Source records
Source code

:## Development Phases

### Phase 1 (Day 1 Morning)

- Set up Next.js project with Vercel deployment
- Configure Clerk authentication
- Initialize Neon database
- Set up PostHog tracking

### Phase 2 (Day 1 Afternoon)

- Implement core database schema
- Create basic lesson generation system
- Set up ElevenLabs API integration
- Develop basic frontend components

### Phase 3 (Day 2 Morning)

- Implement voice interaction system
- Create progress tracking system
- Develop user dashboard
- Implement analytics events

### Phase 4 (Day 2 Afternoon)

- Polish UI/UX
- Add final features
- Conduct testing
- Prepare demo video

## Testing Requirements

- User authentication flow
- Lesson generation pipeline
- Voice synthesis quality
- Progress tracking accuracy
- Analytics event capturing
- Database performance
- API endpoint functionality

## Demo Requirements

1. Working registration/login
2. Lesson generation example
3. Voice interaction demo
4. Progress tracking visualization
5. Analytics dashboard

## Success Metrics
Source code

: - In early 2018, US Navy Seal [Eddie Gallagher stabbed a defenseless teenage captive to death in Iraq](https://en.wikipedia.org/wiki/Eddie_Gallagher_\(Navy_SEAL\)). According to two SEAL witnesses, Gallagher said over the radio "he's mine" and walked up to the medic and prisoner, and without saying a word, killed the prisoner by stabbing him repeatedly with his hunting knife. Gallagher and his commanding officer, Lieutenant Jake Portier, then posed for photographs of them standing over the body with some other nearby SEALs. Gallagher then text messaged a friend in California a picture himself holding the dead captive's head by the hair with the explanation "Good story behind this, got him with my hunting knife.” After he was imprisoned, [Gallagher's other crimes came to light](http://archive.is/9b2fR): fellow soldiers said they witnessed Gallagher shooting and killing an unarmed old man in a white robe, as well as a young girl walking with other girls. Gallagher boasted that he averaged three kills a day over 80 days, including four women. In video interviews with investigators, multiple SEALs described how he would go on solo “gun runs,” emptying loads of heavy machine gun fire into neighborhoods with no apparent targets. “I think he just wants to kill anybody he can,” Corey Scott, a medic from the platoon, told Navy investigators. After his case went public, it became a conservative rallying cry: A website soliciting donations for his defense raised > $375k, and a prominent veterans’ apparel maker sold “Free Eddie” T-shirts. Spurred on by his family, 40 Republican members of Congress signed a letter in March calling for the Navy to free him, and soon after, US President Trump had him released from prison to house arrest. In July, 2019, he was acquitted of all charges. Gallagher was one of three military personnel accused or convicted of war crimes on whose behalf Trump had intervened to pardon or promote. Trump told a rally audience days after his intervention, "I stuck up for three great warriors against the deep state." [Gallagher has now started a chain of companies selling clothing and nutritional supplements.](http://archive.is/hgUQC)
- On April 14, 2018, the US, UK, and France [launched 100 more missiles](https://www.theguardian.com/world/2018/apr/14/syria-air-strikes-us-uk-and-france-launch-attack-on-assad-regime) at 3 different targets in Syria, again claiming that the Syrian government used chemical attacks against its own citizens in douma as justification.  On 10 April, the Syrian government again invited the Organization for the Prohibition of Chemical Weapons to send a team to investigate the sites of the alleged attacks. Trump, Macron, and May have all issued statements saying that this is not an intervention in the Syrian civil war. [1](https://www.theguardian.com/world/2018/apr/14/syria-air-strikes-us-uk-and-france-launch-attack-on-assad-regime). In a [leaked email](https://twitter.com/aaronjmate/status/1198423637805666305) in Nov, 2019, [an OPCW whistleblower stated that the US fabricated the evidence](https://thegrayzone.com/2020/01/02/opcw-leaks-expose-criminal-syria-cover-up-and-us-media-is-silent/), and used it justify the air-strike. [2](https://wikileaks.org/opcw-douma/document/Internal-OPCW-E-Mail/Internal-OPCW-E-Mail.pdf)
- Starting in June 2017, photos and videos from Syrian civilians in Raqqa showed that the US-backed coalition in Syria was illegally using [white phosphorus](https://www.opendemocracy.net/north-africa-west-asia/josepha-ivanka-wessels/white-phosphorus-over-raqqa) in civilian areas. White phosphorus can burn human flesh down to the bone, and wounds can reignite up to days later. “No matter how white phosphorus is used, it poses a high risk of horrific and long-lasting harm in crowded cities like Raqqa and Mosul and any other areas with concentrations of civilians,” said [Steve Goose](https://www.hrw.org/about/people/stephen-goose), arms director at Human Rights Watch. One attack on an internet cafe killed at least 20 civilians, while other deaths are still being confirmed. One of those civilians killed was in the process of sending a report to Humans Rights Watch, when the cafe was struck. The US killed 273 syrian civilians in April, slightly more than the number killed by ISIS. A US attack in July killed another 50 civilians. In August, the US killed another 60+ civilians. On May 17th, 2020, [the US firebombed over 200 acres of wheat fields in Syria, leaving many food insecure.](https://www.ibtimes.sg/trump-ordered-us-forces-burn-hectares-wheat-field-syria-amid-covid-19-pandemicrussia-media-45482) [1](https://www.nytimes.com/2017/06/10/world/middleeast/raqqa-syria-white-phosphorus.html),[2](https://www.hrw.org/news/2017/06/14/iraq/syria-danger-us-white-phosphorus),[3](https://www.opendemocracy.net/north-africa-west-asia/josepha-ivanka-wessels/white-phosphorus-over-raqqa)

**TRY IT**
Every line above that contains "authentication" counts once. Give the number of those lines and nothing more.

**REPLY**
2